Ask for receipts, URA tells Ugandans

Apr 21, 2016

Import and export volumes declined from January to March 2016 wiping away gains that had been registered in the first six months of the 2015/16 financial year. The Uganda Revenue Authority (URA) must now collect sh3.3 trillion in the next three months.

As the heat from the 2016 presidential and parliamentary elections starts to cool off, the taxman has realised a sh194b deficit for the first nine months and is coming to collect from small business owners. It's time to buckle up.

Import and export volumes declined from January to March 2016 wiping away gains that had been registered in the first six months of the 2015/16 financial year. The Uganda Revenue Authority (URA) must now collect sh3.3 trillion in the next three months.

In efforts to collect the largest amount of taxes in URA's history, Dickson Kateshumbwa, the acting Uganda Revenue Authourity (URA) Commissioner General has urged Ugandans to insist on receipts for all purchases; he explained that small business owners will be required to present copies of receipts issued and received during tax assessment.

The tax register had about 780,000 businesses at the end of August 2015 according to the URA. The taxman is looking to expand the tax register in efforts to finance Uganda's ambitions of joining the league of first world nations by 2040.

The taxman has silently been mapping out small businesses such as bars, garages, the fishing community, hardware stores and maize mills around the country that may not require a TIN but should pay taxes to URA since 2015.

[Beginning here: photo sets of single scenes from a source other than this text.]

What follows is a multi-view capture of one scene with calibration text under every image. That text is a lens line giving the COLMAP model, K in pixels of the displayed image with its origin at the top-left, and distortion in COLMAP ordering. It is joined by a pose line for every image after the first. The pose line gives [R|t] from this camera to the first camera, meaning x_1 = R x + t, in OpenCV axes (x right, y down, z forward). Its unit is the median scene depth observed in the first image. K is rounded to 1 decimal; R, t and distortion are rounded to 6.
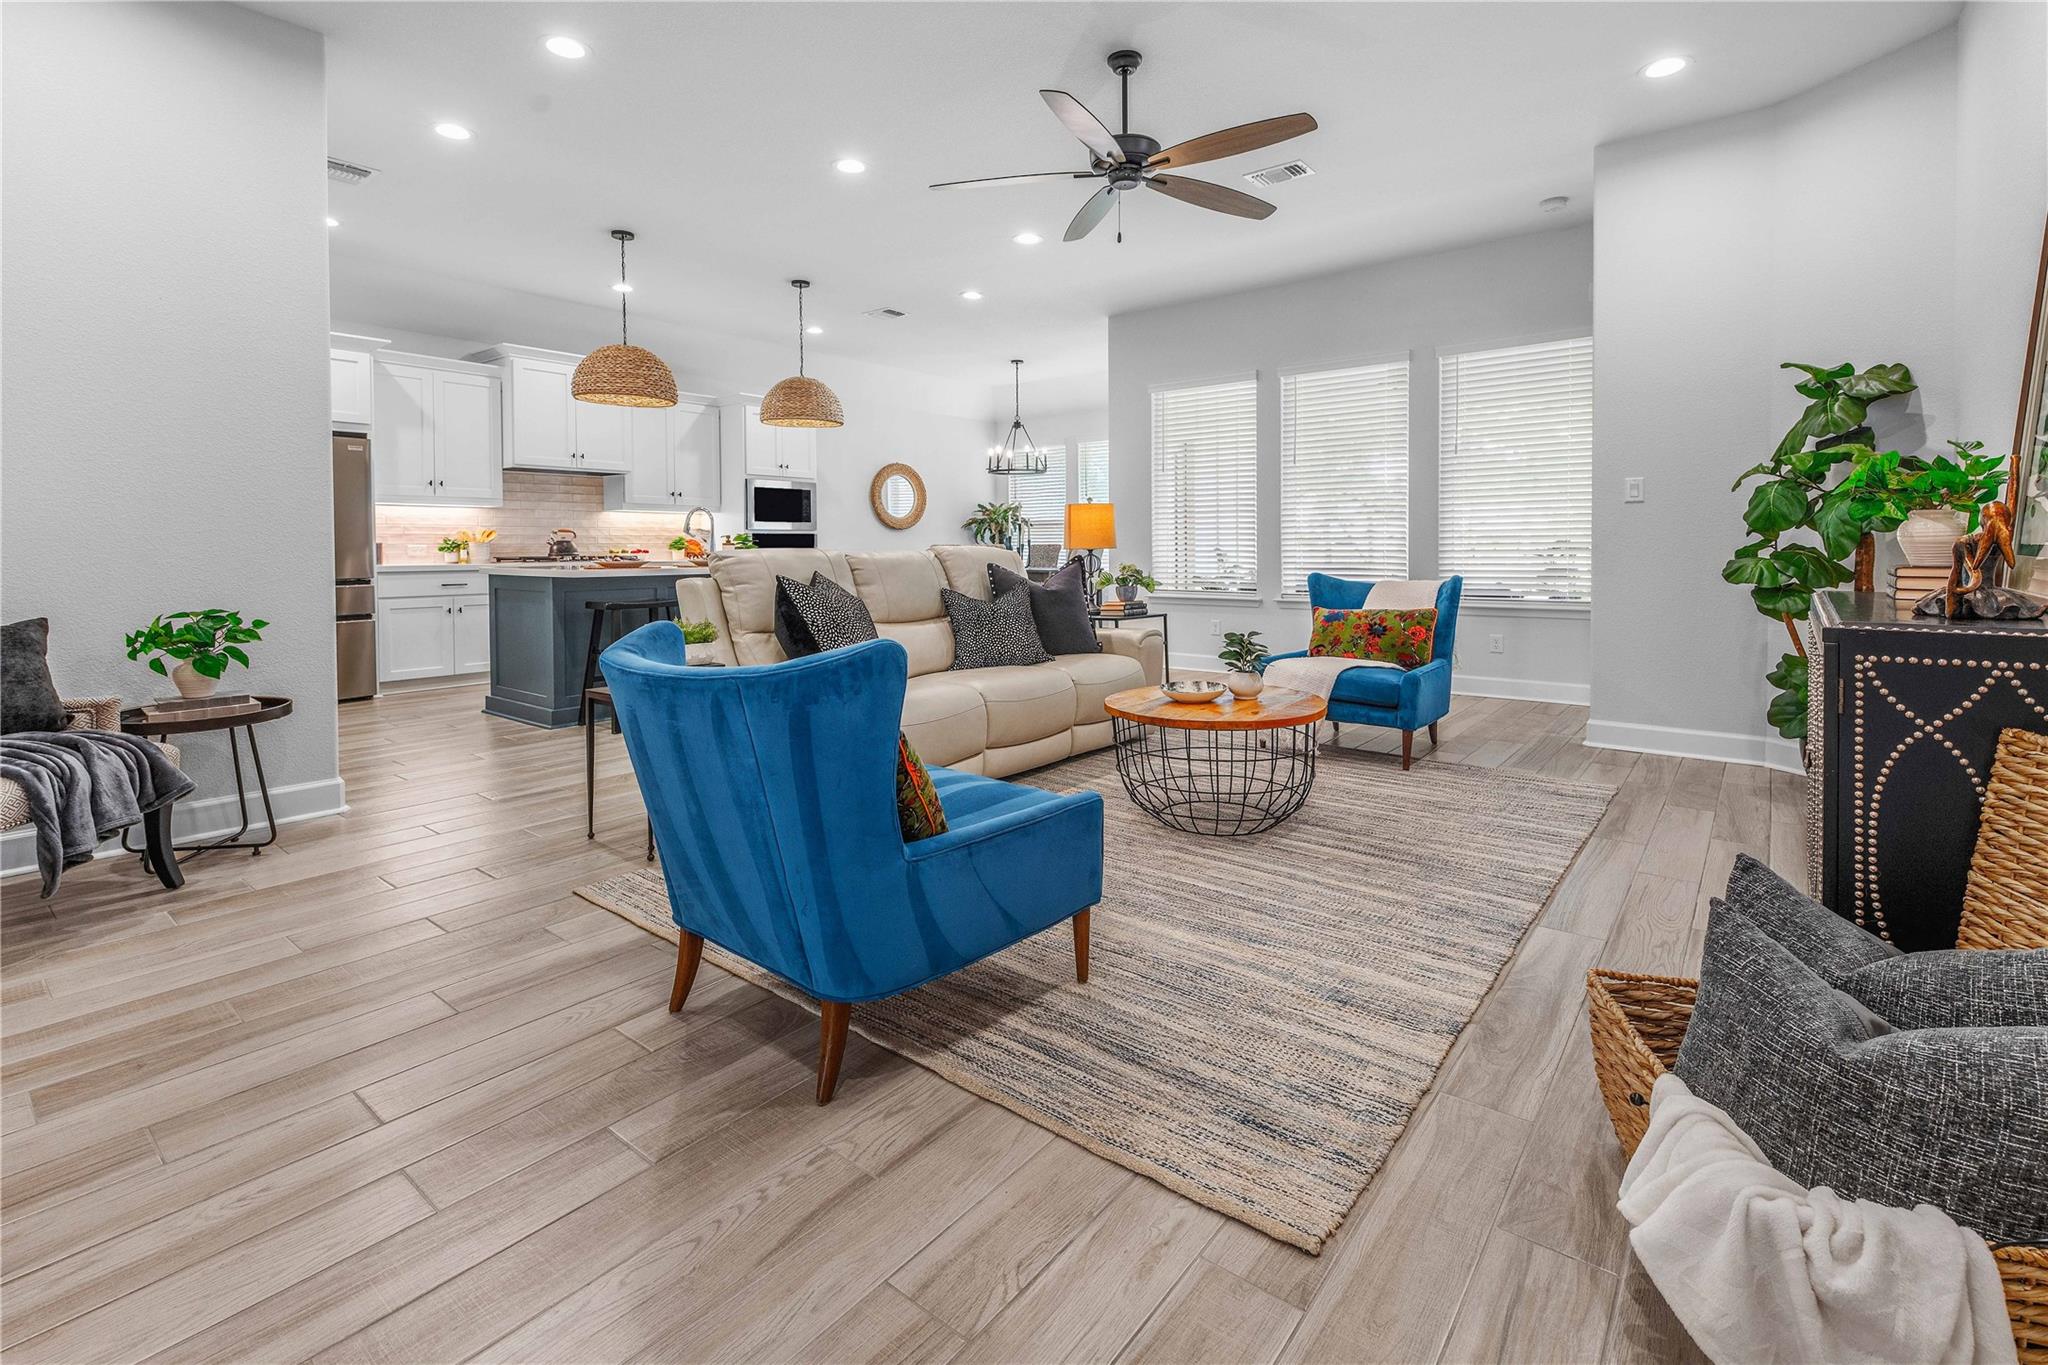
lens RADIAL K [[884.1, 0, 1029.4], [0, 884.1, 556.5], [0, 0, 1]] dist [0.013717, -0.000278]
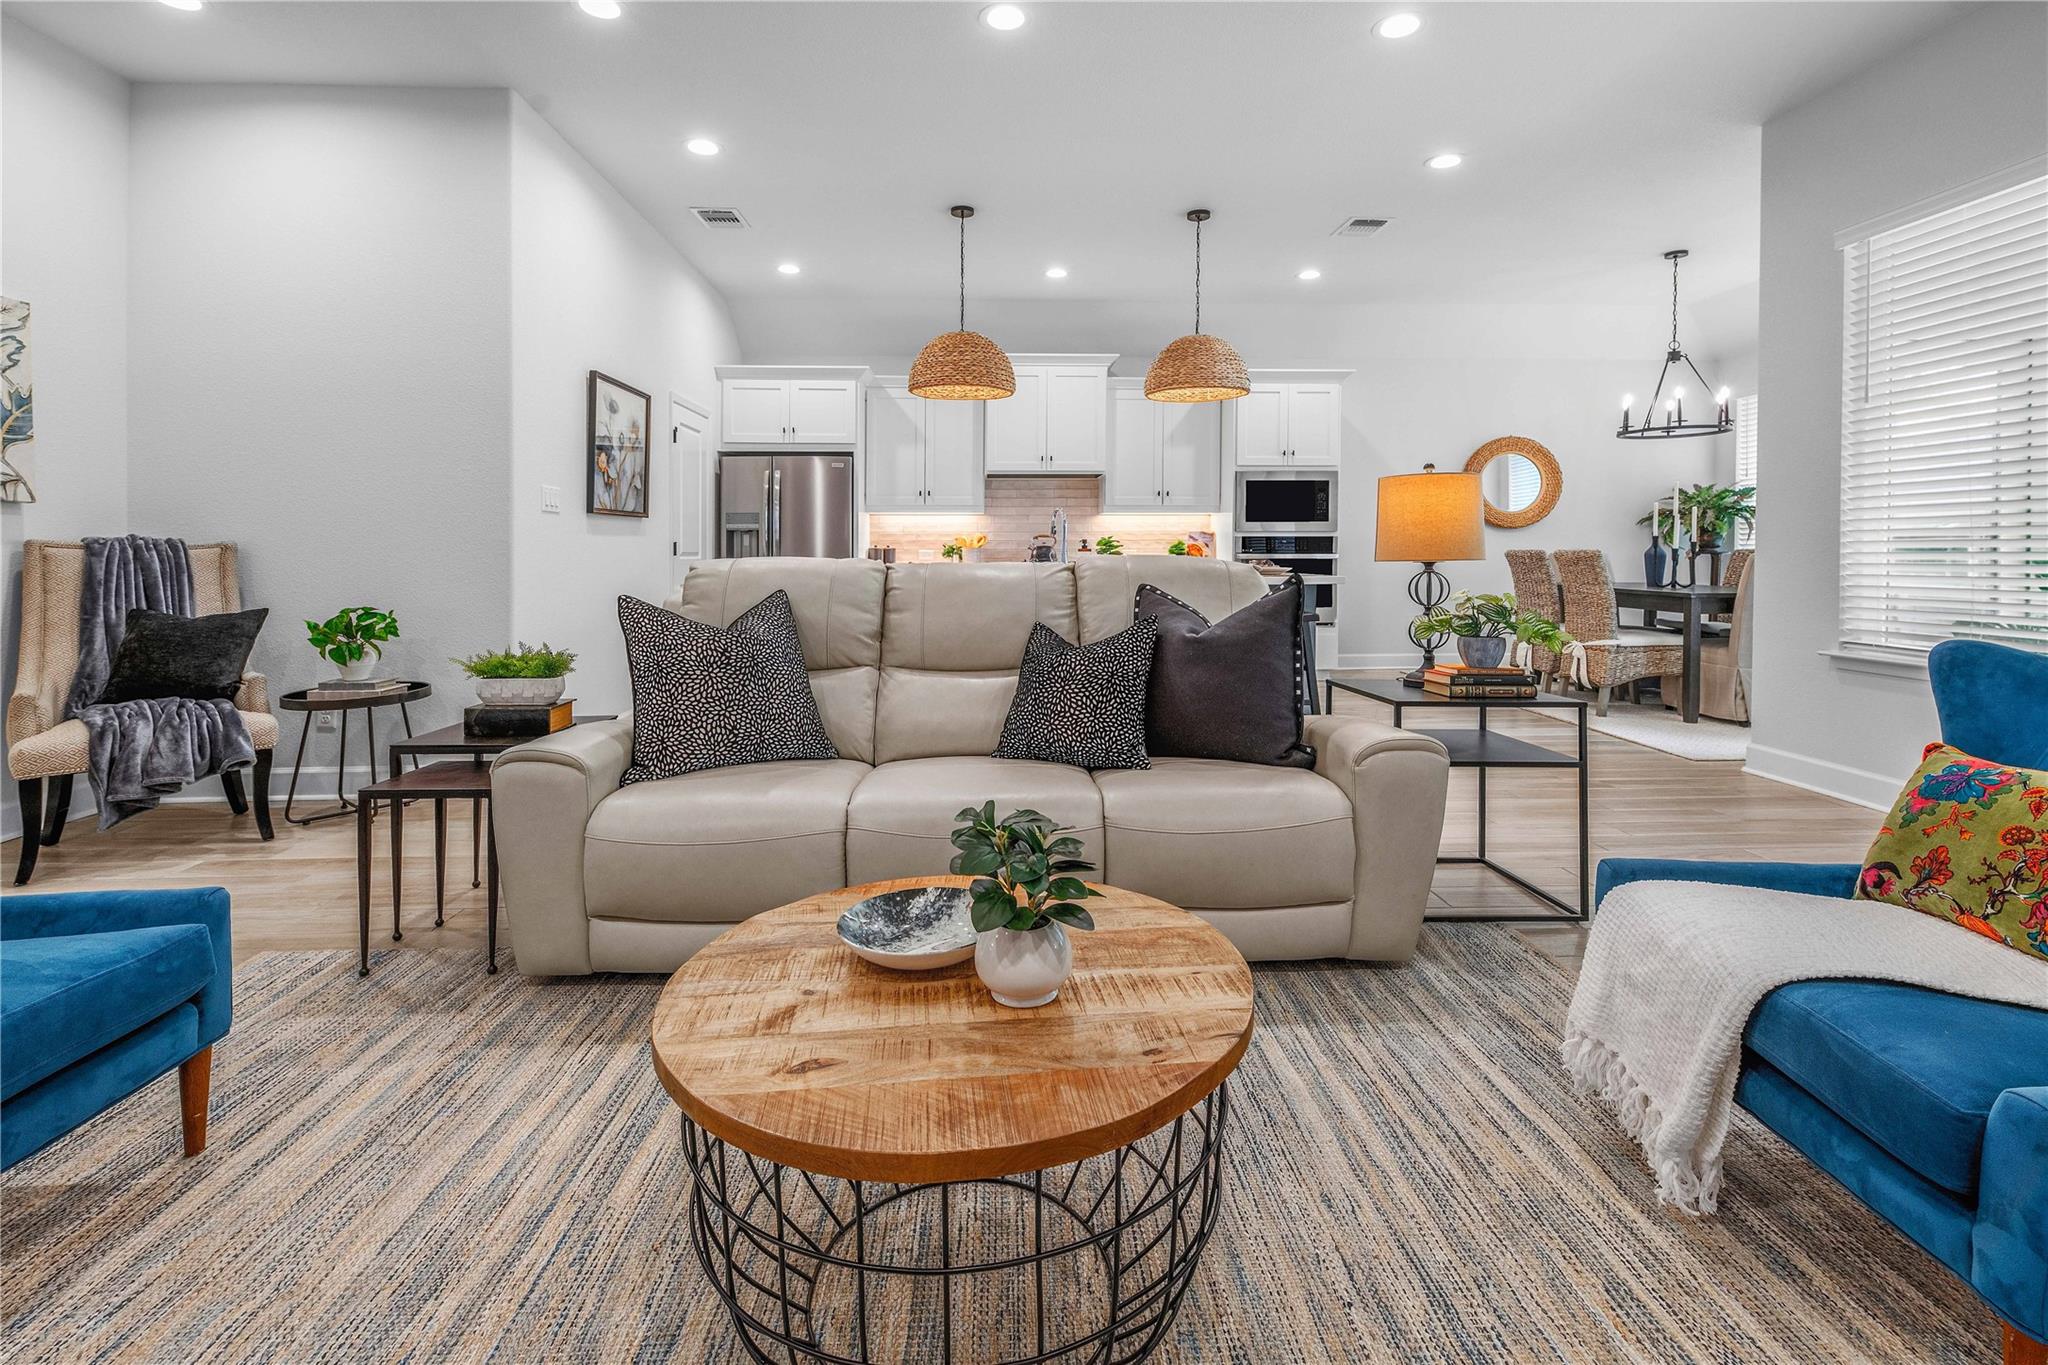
lens RADIAL K [[918.1, 0, 1051.2], [0, 918.1, 547.0], [0, 0, 1]] dist [0.012006, -0.000252]
pose [[0.669789, -0.001007, -0.742551, 0.387483], [-0.010013, 0.999896, -0.010388, -0.010697], [0.742484, 0.014393, 0.669709, 0.556613]]
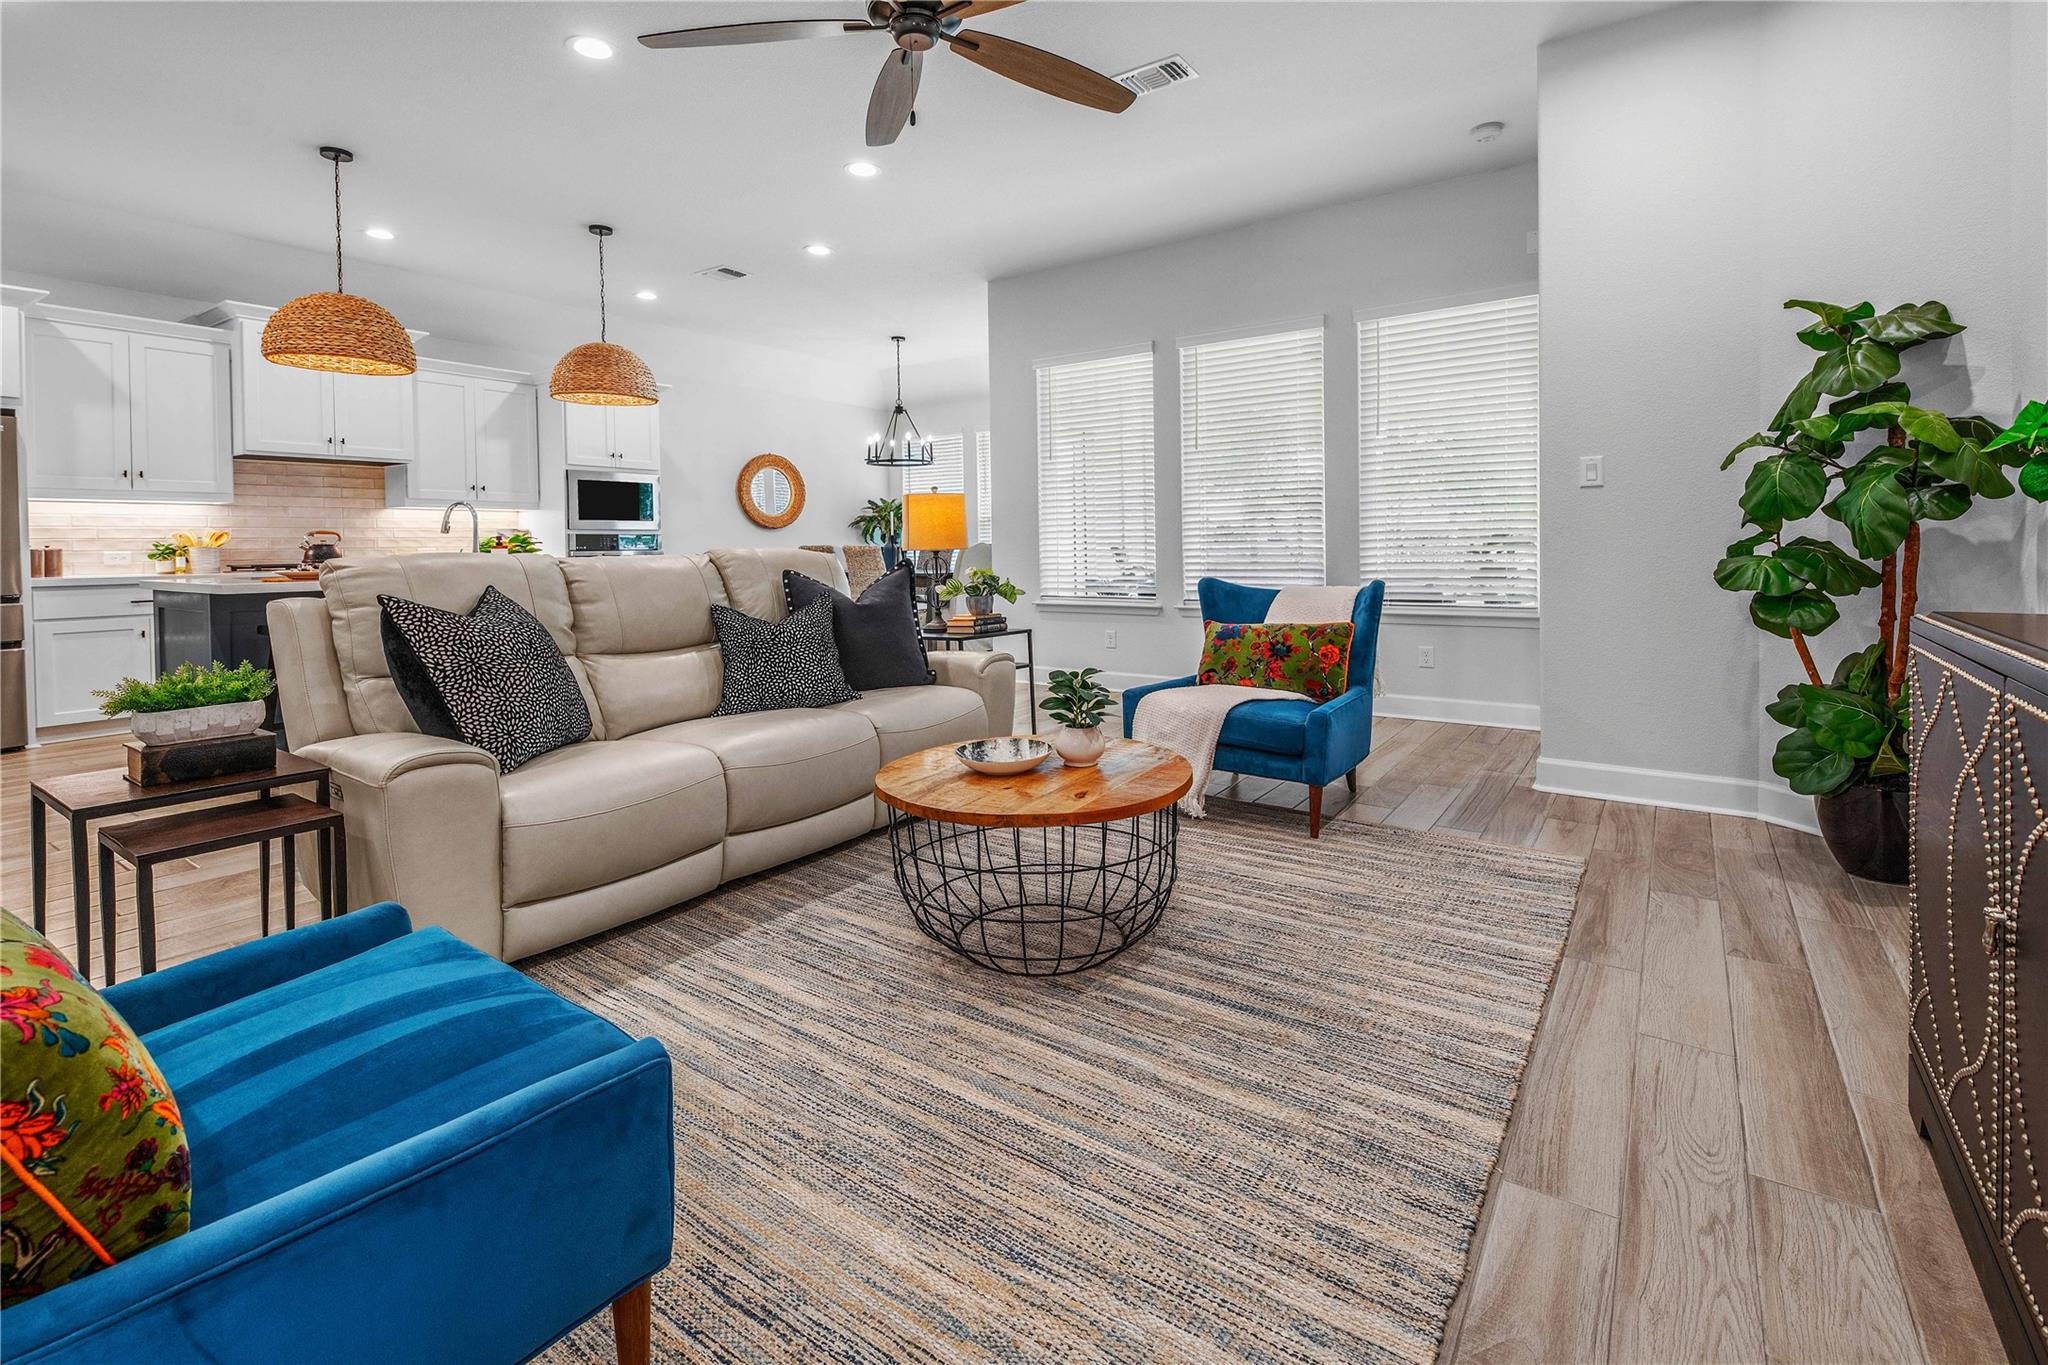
lens RADIAL K [[895.6, 0, 1016.0], [0, 895.6, 551.3], [0, 0, 1]] dist [0.011923, -0.000240]
pose [[0.998296, -0.008282, 0.057767, 0.112818], [0.008567, 0.999952, -0.004687, -0.003547], [-0.057725, 0.005174, 0.998319, 0.217425]]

"We have undercover officials that are estimating the average revenues of small businesses by area, and street. We will then formulate tax brackets for them. By mid- October, our officers will be moving to collect taxes from them," Jolly Kaguhangire, the URA assistant commissioner for service management revealed last year.

Henry Saka, the URA commissioner for domestic taxes added: "Many Ugandans simply open up businesses without being aware of their obligations such as paying for licenses and taxes. Sometimes, informal business owners wrongly assume that they are not supposed to pay taxes to the URA after they pay local government taxes."

She noted that the project is expected to deliver taxes from at least 80,000 small businesses by the end of the financial year 2015/16. Though the informal sector employs between 70% and 80% of the total working force, its contribution to taxes is dismal.